Trusts Used For Asset Protection
We have seen that trusts to avoid probate have very modest requirements because avoiding a court process at death producing an actual cost saving for the state by reducing the use of valuable court resources. Tax Trusts, on the other hand cost the government revenue so the restrictions on various tax saving techniques are generally tightly prescribed.
What about trusts used for asset protection? Are the rules very restrictive for these types of trusts? In general, the answer is that we are now permitted considerable flexibility in structuring asset protection trusts. There is much greater freedom in our design than is available for Tax Trusts.
Unlike Tax Trusts the government is not an adverse party in the asset protection arena. It has no direct stake in the outcome of litigation between two private parties. The government does have a legitimate interest in promoting the flow of commerce. It is pretty well agreed that encouraging the flow of business and commerce is an important role of government.
To this end, public policy has developed over the years which favors limiting personal liability from business activities but does not permit one to avoid legitimate debts and obligations. In other words, operating your business and personal affairs to minimize the risk of unexpected loss is sound financial management. Each state sanctions the use of trusts, corporations, Limited Liability Companies and Limited Partnerships in order to control personal liability for unanticipated obligations. What is not permitted is for individuals or businesses to abandon existing obligations or refuse to pay the debts they incur. The Fraudulent Transfer rules of every state prohibit attempts to defraud creditors by hiding or transferring property.
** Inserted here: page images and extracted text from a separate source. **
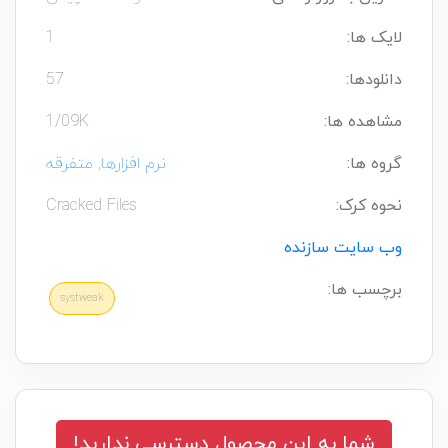
لایک ها:
1
دانلودها:
57
مشاهده ها:
1/09K
گروه ها:
نرم افزارها
,
متفرقه
نحوه کرک:
Cracked Files
وب سایت سازنده
برچسب ها:
systweak
شما به این محصول دسترسی ندارید!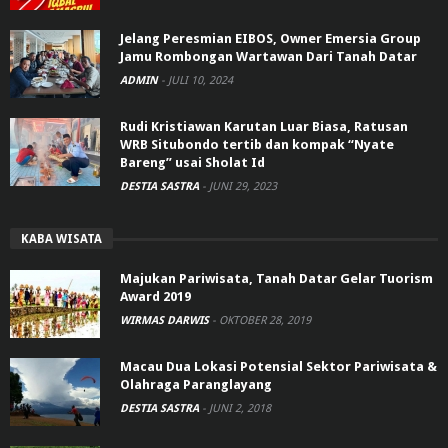
Jelang Peresmian EIBOS, Owner Emersia Group
Jamu Rombongan Wartawan Dari Tanah Datar
ADMIN
-
JULI 10, 2024
Rudi Kristiawan Karutan Luar Biasa, Ratusan
WRB Situbondo tertib dan kompak “Nyate
Bareng” usai Sholat Id
DESTIA SASTRA
-
JUNI 29, 2023
KABA WISATA
Majukan Pariwisata, Tanah Datar Gelar Tuorism
Award 2019
WIRMAS DARWIS
-
OKTOBER 28, 2019
Macau Dua Lokasi Potensial Sektor Pariwisata &
Olahraga Paranglayang
DESTIA SASTRA
-
JUNI 2, 2018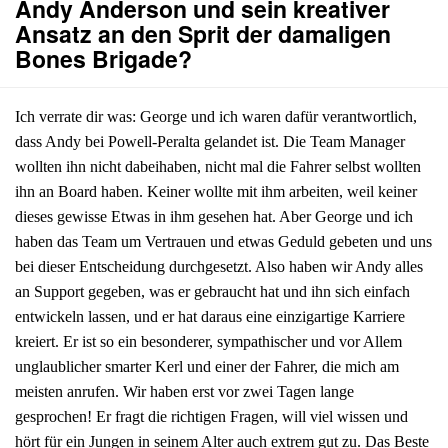
Andy Anderson und sein kreativer
Ansatz an den Sprit der damaligen
Bones Brigade?
Ich verrate dir was: George und ich waren dafür verantwortlich,
dass Andy bei Powell-Peralta gelandet ist. Die Team Manager
wollten ihn nicht dabeihaben, nicht mal die Fahrer selbst wollten
ihn an Board haben. Keiner wollte mit ihm arbeiten, weil keiner
dieses gewisse Etwas in ihm gesehen hat. Aber George und ich
haben das Team um Vertrauen und etwas Geduld gebeten und uns
bei dieser Entscheidung durchgesetzt. Also haben wir Andy alles
an Support gegeben, was er gebraucht hat und ihn sich einfach
entwickeln lassen, und er hat daraus eine einzigartige Karriere
kreiert. Er ist so ein besonderer, sympathischer und vor Allem
unglaublicher smarter Kerl und einer der Fahrer, die mich am
meisten anrufen. Wir haben erst vor zwei Tagen lange
gesprochen! Er fragt die richtigen Fragen, will viel wissen und
hört für ein Jungen in seinem Alter auch extrem gut zu. Das Beste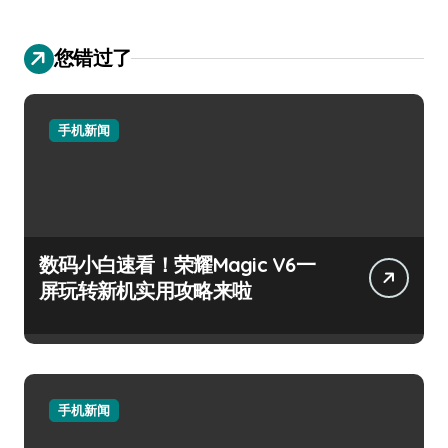
您错过了
手机新闻
数码小白速看！荣耀Magic V6一
屏玩转新机实用攻略来啦
手机新闻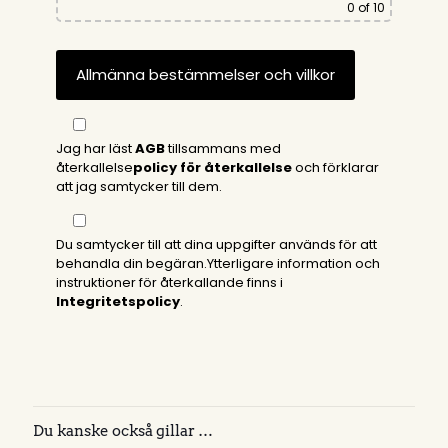
0
of 10
Jag har läst
AGB
tillsammans med
återkallelse
policy för återkallelse
och förklarar
att jag samtycker till dem.
Du samtycker till att dina uppgifter används för att
behandla din begäran.Ytterligare information och
instruktioner för återkallande finns i
Integritetspolicy
.
Du kanske också gillar …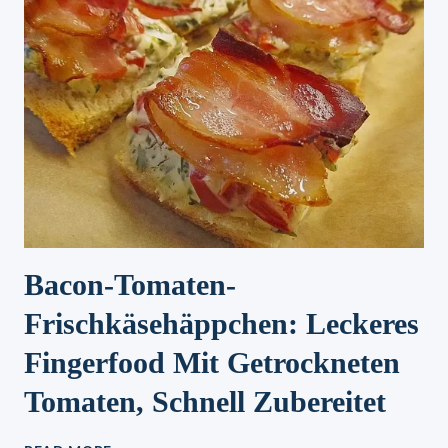
Bacon-Tomaten-
Frischkäsehäppchen: Leckeres
Fingerfood Mit Getrockneten
Tomaten, Schnell Zubereitet
BACON-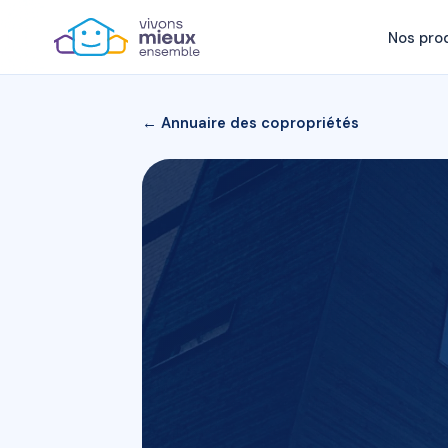
Nos pro
← Annuaire des copropriétés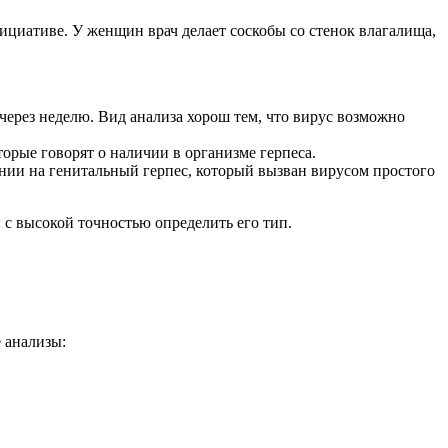
ициативе. У женщин врач делает соскобы со стенок влагалища,
о через неделю. Вид анализа хорош тем, что вирус возможно
рые говорят о наличии в организме герпеса.
ении на генитальный герпес, который вызван вирусом простого
 с высокой точностью определить его тип.
 анализы:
As long as we act within the boundaries of the Fraudulent Transfer rules, we have considerable latitude in preparing a trust to accomplish asset protection goals. If we attempt to combine asset protection with tax savings we are handicapped by the stricter rules limiting the administration of Tax Trusts. When our primary purpose is asset protection, rather than tax saving, we will make the trust a Grantor Trust – ignored for tax purposes – allowing us the most possible freedom in designing the features of the trust. Unlike the Tax Trust, asset protection laws generally allow us to design effective trusts which maintain the important benefits of property ownership without compromising the quality of the asset protection. There are certainly rules to be followed and traps to be avoided, but as long as we do not violate the Fraudulent Transfer prohibitions we can exercise broad discretion in choosing the terms and features appropriate for any individual circumstances.
The level of government scrutiny and regulation which applies to the formation of trusts for business and personal planning depends upon the level of government interest in the particular activity. The use of trusts to avoid probate is favored because that reduces the cost and burden on the court system. Trusts for tax saving directly reduce revenue so permissible uses and features are more restricted. Asset protection trusts are revenue neutral and are generally permitted as consistent with public policy and proper regard for the rights of creditors.